* 本文 *
====
好調だった1-3月決算シーズンを終えた今、投資家にとって重要なのは
「関税」でも「減税」でもなく、“本当にマーケットを動かしているもの”を見極めることかもしれません。
言いたい放題の大統領?の裏で進む、マーケット環境の変化をお伝えします。
目次
今週の見通しと重要スケジュール【6/2-6/6】
今週の見通し
5月28日、米国際貿易裁判所は第2次トランプ政権下で導入された関税の
一部を違法と判断し、差し止めを命じました。対象は国際緊急経済権限法に
基づく対カナダ、メキシコ、中国の関税で、不備が指摘されました。
関税強化が後退、リスクが和らぐとの理由で、一時的に株式市場は好感したものの
トランプ政権が即日控訴し、連邦巡回控訴裁が差し止め命令の一時停止を決定。
====
* 表示資料 *
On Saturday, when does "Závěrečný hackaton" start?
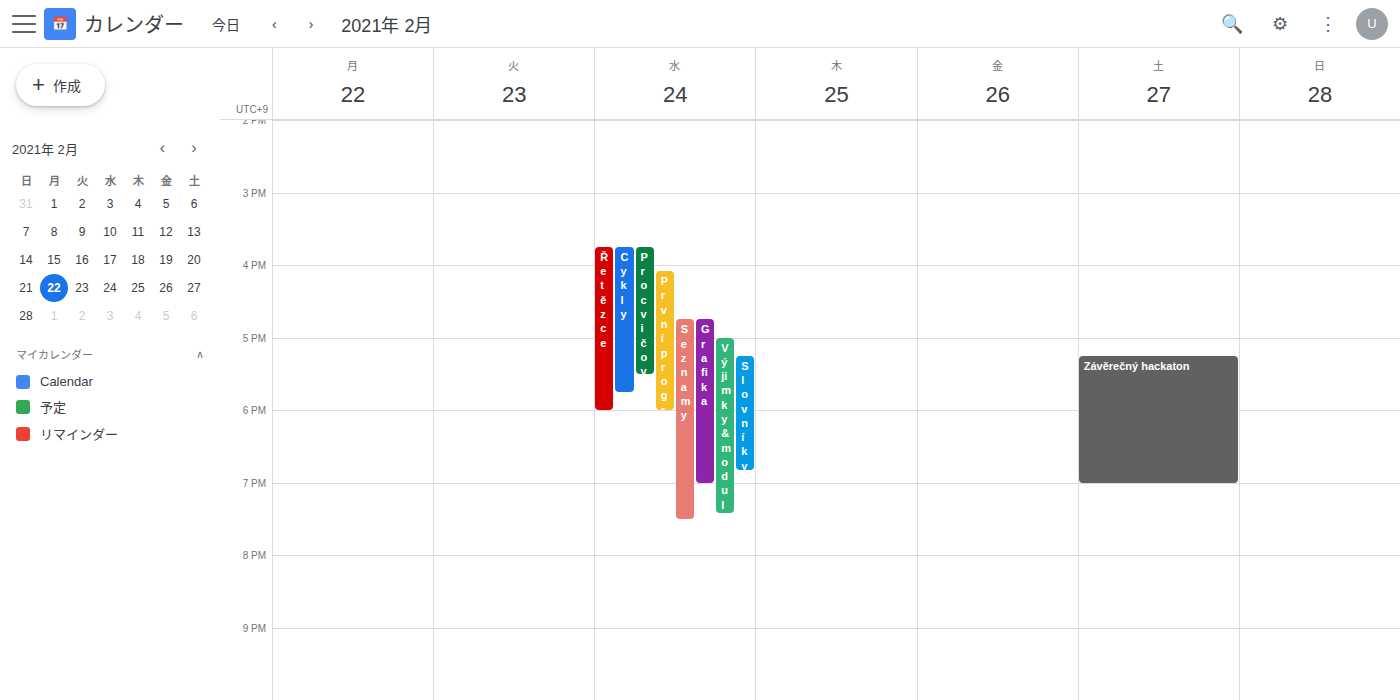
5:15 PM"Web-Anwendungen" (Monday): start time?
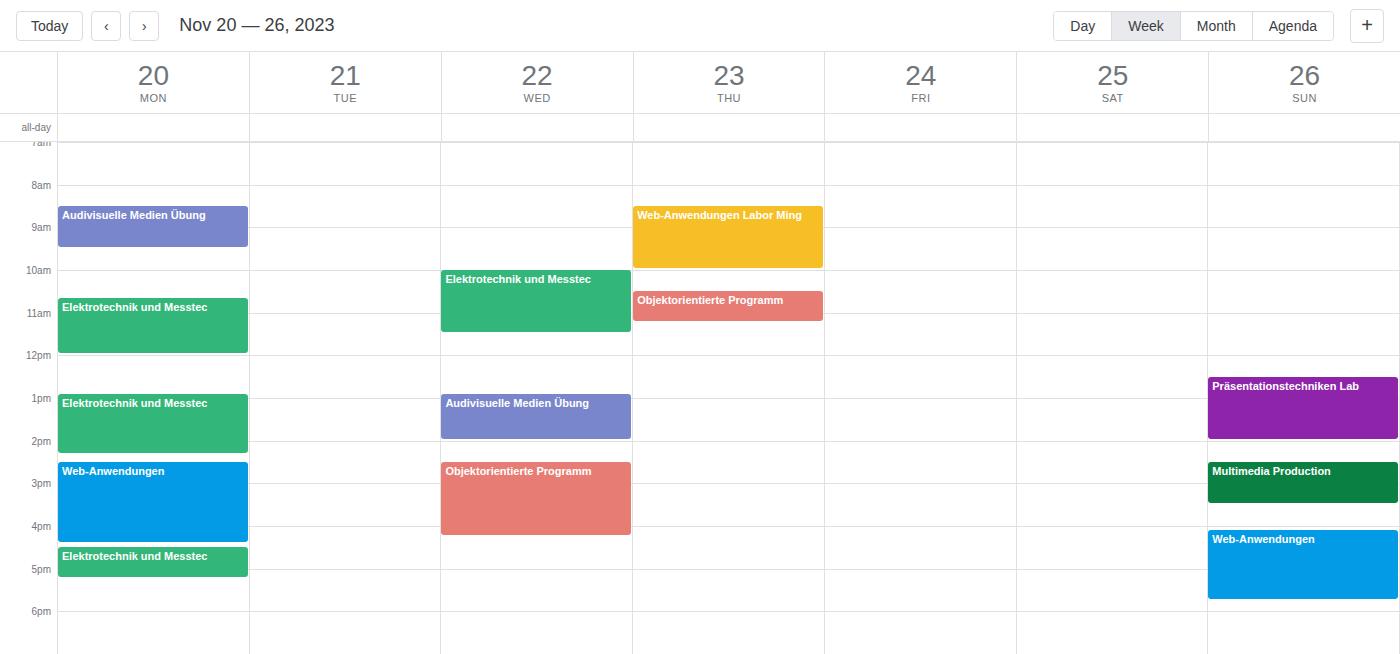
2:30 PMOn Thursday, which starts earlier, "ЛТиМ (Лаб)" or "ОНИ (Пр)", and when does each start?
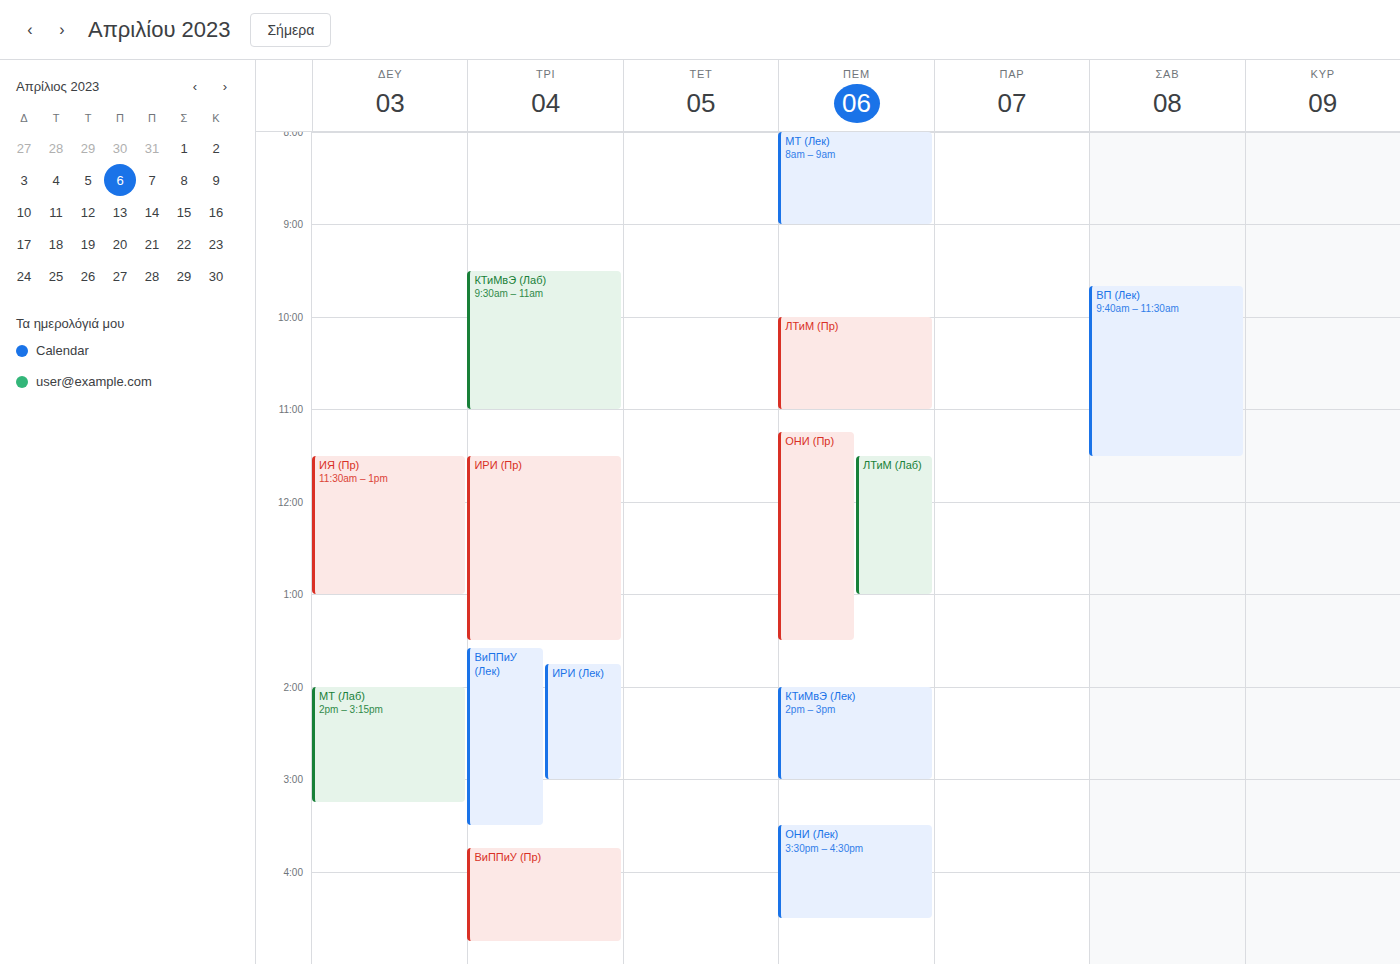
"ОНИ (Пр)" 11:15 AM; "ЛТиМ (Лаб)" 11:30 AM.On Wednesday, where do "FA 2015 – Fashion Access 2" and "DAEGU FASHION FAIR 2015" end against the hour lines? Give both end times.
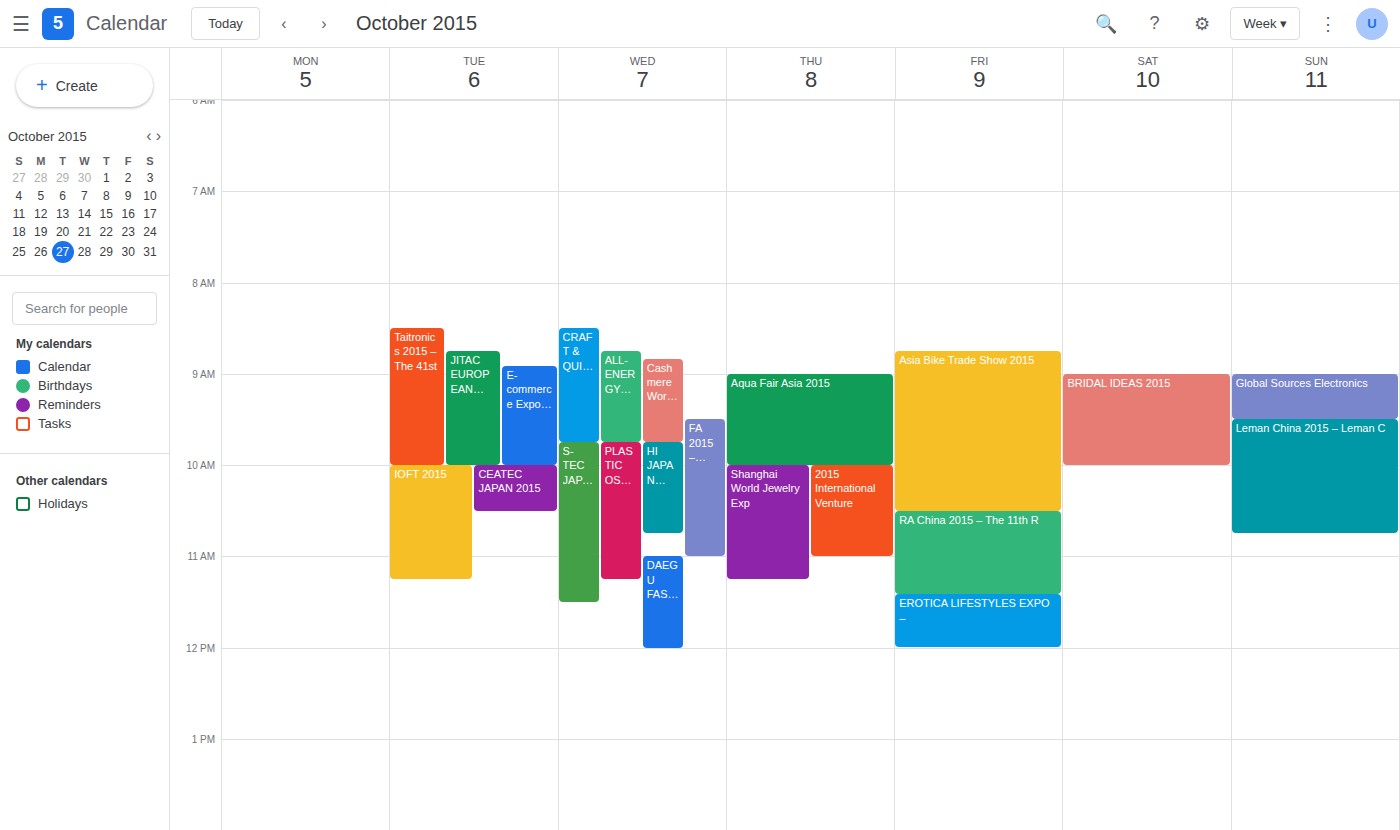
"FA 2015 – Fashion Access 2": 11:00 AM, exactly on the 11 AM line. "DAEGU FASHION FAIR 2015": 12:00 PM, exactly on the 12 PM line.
====
* 出題内容 A *
本文の内容を2文で要約してください。
* 出題内容 B *
本文のうち「好調だった1-3月決算シーズンを終えた今」で始まる段落を、主な内容を保って短く書き直すこと。
* 出題内容 C *
米関税と今週の市場見通しを述べた本文を、最後の文の後から書き継ぐこと。

* 解答文 A *
好調だった1-3月決算シーズンを終えた今、投資家にとって重要なのは、関税や減税ではなく本当にマーケットを動かしているものを見極めることかもしれない。5月28日、米国際貿易裁判所は国際緊急経済権限法に基づく対カナダ、メキシコ、中国の関税を違法として差し止めを命じ、株式市場は一時好感したが、トランプ政権が即日控訴し、連邦巡回控訴裁が差し止め命令の一時停止を決定した。

* 解答文 B *
1-3月決算シーズンを好調に終えた今、投資家には関税や減税よりも、実際に市場を動かしているものを見極めることが重要かもしれない。言いたい放題の大統領の裏で進む市場環境の変化を伝える。

* 解答文 C *
また、相互関税の一部はすでに延期され、鉄鋼など個別品目への課税も
対象外とされているため、市場への影響は限定的とみられ、29日の
米株式市場の反発は、期待はずれ?となりました。
むしろ市場関係者が今、懸念しているのは、トランプ政権の目玉として注目されて
いる減税(いわゆるトランプ減税の延長やチップ収入や残業代への課税免除などを新たに加えた
税制法案は米下院で可決)が、財政支出→財政悪化につながるのではと、債券売りに
つながり、金利の高止まりをもたらしていることです。
また、米国からの関税強化に対してだけでなく、欧州をはじめ各国では
インフラ投資や国防費など、積極的な財政支出を行うタイミングにあり
これもまた各国の長期・超長期金利を上昇させる要因になっています。
金利の上昇は、企業活動を抑え、企業業績先行きの懸念材料として、
株価の割高感を強めることになり、株式市場の重荷となります。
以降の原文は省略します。